Sidoarjo sebagai salahsatu daerah dengan tingkat layanan Public terbaik di Jawa Timar-dibuktikan dengan diperolehnya Otonomi Awards oleh salahsatu koran Nasional yang berbasis di Surabaya, ternyata masih menerapkan birokrasi yang berbelit, tidak Standard antar person satu dan lainnya meski dalam satu atap kantor.Bahkan yang menyakitkan mereka dalam mengoreksi berkas laporan kita tidak sekaligus serta komprehensif.

Di hari pertama ada kesalahan menjumlahkan transaksi belanja dikurangi dengan pembayaran PPh,diminta mengoreksi dan kembali dihari berikutnya.No Problem karena ini memang koreksi yang seharusnya.

Hari kedua, setelah koreksi pertama selesai maka tanggal transaksi dipermasalahkan, bukti pembayaran harus dipisahkan untuk yang tanggal belanjanya tidak berbarengan dengan yang lain.Vonisnya Koreksi dan kembali dihari lain.

Hari ketiga, semua telah diganti, dipisahkan maka koreksi pada pertemuan ini adalah kurangnya beberapa kopi dari tanda tarima deserta materainya.Laporan telah diterima tetapi Kwitansi harus dilengkapi sesuai dengan stándar yang telah ditetapkan.Hari itu sedikit lega tetapi kelengkapan bukti pembayaran tetap dinanti dihari lain.

Sengaja saya tidak mengeluarkan rupiah karena ini kerja social dan memang tidak ada budgeting untuk itu.Tetapi saya prihatin dengan sikap government officer yang tidak bisa membedakan urusan Bisnis yang memang banyak orang sukses didalamnya sehingga Sedikit wajar( meski juga kalau ditinjau disisi lain kurang ajar juga lho!)kalau mereka menyelipkan sejumlah rupiah.

Dalam perjalanan pulang setelah laporan Pertanggungjawaban memasuki kesempatan ke 3 ini gagal disetujui secara utuh, saya teringat sebuah iklan produk sigaret di Televisi yang secara elegant menyindir perilaku menyimpang ini dengan tagline: “Kalo bisa dipersulit kenapa dipermudah?”Karena kalo dipermudah tentu tidak ada peluang mendapat angpau.Maka saya dalam hati juga menjuluki mereka bukan lagi sebagai sebagai bagian dari Beareaucration, suatu sistem pelayanan cerdas yang mengusung nilai pelayanan dan kemudahan.
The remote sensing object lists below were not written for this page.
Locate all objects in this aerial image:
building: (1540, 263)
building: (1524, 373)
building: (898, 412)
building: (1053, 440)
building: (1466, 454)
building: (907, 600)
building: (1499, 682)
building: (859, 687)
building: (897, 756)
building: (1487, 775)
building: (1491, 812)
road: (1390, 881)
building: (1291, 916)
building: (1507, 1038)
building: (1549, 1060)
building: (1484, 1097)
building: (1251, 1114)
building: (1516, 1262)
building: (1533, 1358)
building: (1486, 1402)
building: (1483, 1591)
Melainkan sebagai satu makhluk Beareau-Crazy, sesosok lembaga pelayanan yang teramat Gokil karena menghalalkan dan melegalkan segala cara untuk mendapatkan rupiah.
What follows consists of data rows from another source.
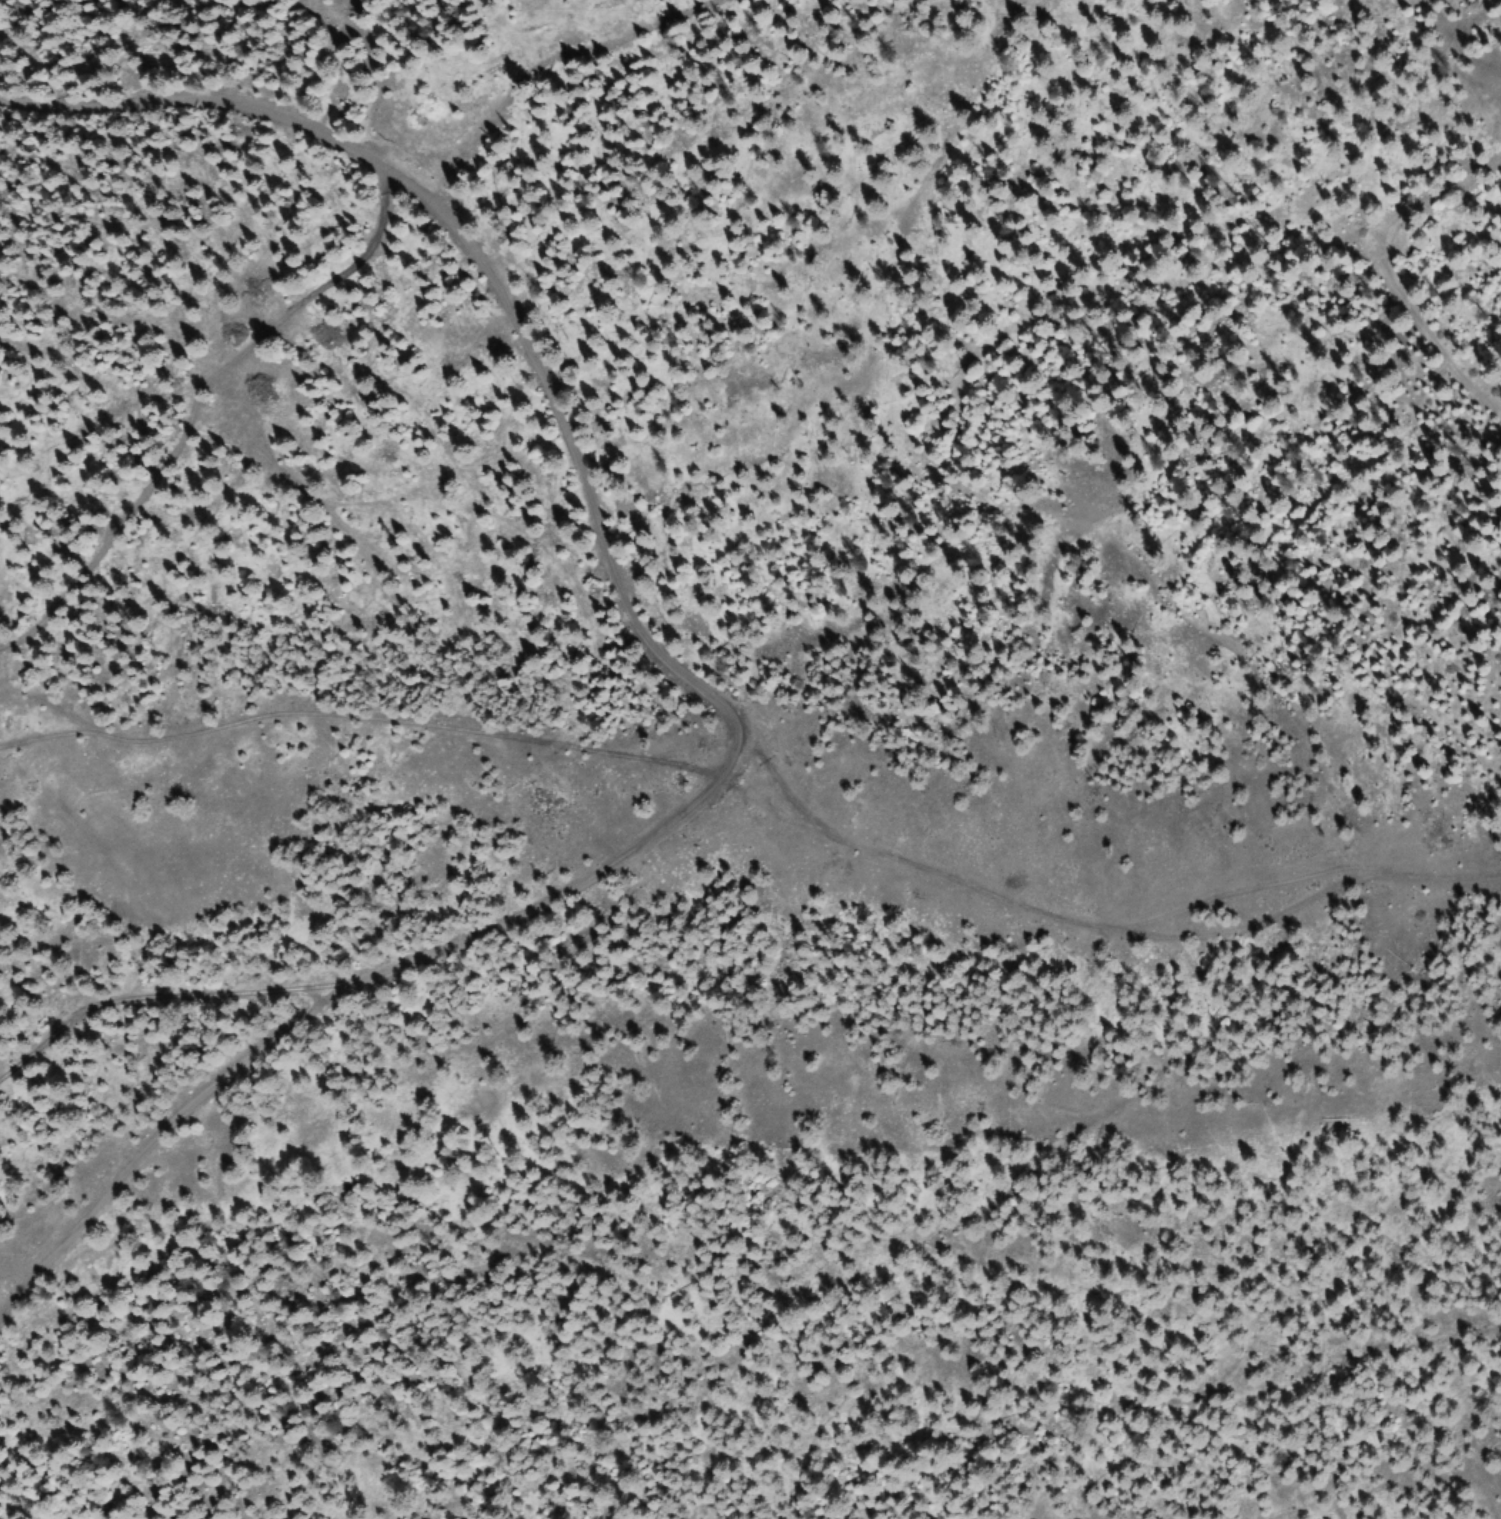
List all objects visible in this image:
ski resort: (271, 16)
road: (241, 226)
road: (1487, 307)
road: (234, 513)
road: (621, 846)
road: (784, 856)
Di tahun Kebangkitan Nasional yang memasuki usia yang ke -100 tahun tentu menjadi PR bagi masing-masing kita yang menginginkan adanya bangkitnya Negeri ini dari keterpurukan .Bahwa kalau kita menginginkan banyaknya investor masuk ke negeri ini, hal-hal yang saya ceritakan didepan sungguh sesuatu yang tidak ‘Layak Jual”.

Para Kompetitor kita macam Thailand, Vietnam, bahkan China telah membuat banyak terobosan serta penawaran kepada sesiapa saja yang akan masuk sebagai investor, mulai dari pembebasan biaya Pajak dalam periode waktu tertentu, kemudahan mendapat akses perijinan dalam satu atap yang transparan dan reasonable dalam tariffnya sampai dengan waktu yang relatif pendek dalam layanannya.

Sungguh suatu ironi bahwa instistusi Public yang dibuat bertujuan untuk kemudahan bagi warga dan para calon investor tetapi dalam praktik masih mempersulit pihak yang membutuhkan pelayanan dengan harapan akan beroleh uang siluman.Sehingga dibalik malasnya para calon investor datang ke negeri tercinta ini terdapat gagalnya ratusan bahkan ribuan peluang kerja yang berarti gagal pula diciptakan.Maka pengangguran pun setiap tahun akan selalu bertambah.bagaimana pengalaman anda?